Galápagos cormorants are the only flightless cormorant species. Their wings are too small to lift their heavy bodies. To trace the genetic changes responsible for the birds’ shrunken wings, Alejandro Burga needed DNA from the grounded bird and from a few related species. For the UCLA evolutionary geneticist, getting the right DNA was a yearlong effort.
After Galápagos cormorants (Phalacrocorax harrisi) split off from other cormorants, their wings shrunk to 19 centimeters long and their bodies grew to 3.6 kilograms, not a flying-friendly combination. Burga suspected he would have difficulty getting permission to collect DNA from the endangered birds. So he e-mailed “anybody who had ever published anything on cormorants” in the last 20 years, he says.
He found disease ecologist Patricia Parker of the University of Missouri-St. Louis who had collected blood from Galápagos cormorants in 2000 to monitor the spread of pathogens. Getting to the islands takes special permission, long flights and boat trips, but getting DNA from the meter-tall birds wasn’t hard.

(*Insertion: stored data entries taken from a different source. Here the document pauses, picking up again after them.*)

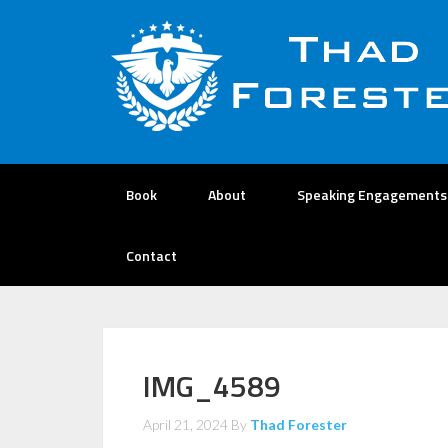
Book
About
Speaking Engagements
Contact
IMG_4589
April 21, 2024
By
Thad Forester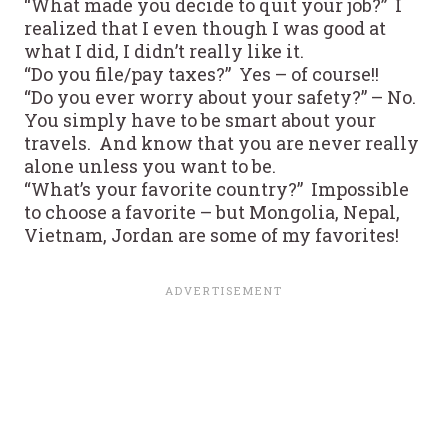
“What made you decide to quit your job?” I
realized that I even though I was good at
what I did, I didn’t really like it.
“Do you file/pay taxes?” Yes – of course!!
“Do you ever worry about your safety?” – No.
You simply have to be smart about your
travels. And know that you are never really
alone unless you want to be.
“What’s your favorite country?” Impossible
to choose a favorite – but Mongolia, Nepal,
Vietnam, Jordan are some of my favorites!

“They’re sluggish, and they just sit there and look at you,” Parker says. She shared DNA that had been sitting in her lab refrigerator for more than a decade. Burga used it to reconstruct the cormorants’ genetic instruction book, or genome.
Next he needed comparison DNA from closely related species, such as the double-crested cormorant — a goose-sized waterbird with a broad wingspan. The bird is protected under a migratory bird treaty between the United States and Canada. Since Burga couldn’t just trap one and collect DNA, he got creative. He tried to extract DNA from preserved specimens at the Natural History Museum of Los Angeles County, but the genetic material was unusable. The San Diego Zoo sent samples of a too-distantly related great cormorant. An international bird rescue facility in Los Angeles notified him when someone found a dead cormorant on the beach. Burga rushed over, but the bird was a Brandt’s cormorant — also too far removed in the family tree to be of use.
One e-mail chain led to Paul Wolf, a U.S. Department of Agriculture wildlife disease biologist monitoring Newcastle disease virus in double-crested cormorants in Minnesota. With a special permit, Wolf removed one double-crested cormorant egg from a nest. The egg was at just the right stage of development — when the wings were beginning to grow — to determine which genes are active during wing development. Two down, two to go.
While on Alaska’s Middleton Island studying seabird parasites, Andrew Ramey of the U.S. Geological Survey collected two eggs from pelagic cormorants for Burga.
Burga also enlisted Claudio Verdugo, a molecular epidemiologist at Universidad Austral de Chile in Valdivia. Bird samples can’t be transported between countries because of fears of disease spread. So Burga sent chemicals and protocols to Verdugo, who took DNA from another species, the neotropic cormorant, and sent it to Burga.
With DNA from four cormorant species in hand, Burga and his newfound friends learned that the Galápagos cormorants’ stubby wings result, in part, from mutations in specific genes that encourage limb growth (SN: 6/11/16, p. 11). Burga is now studying how evolution grounded other birds.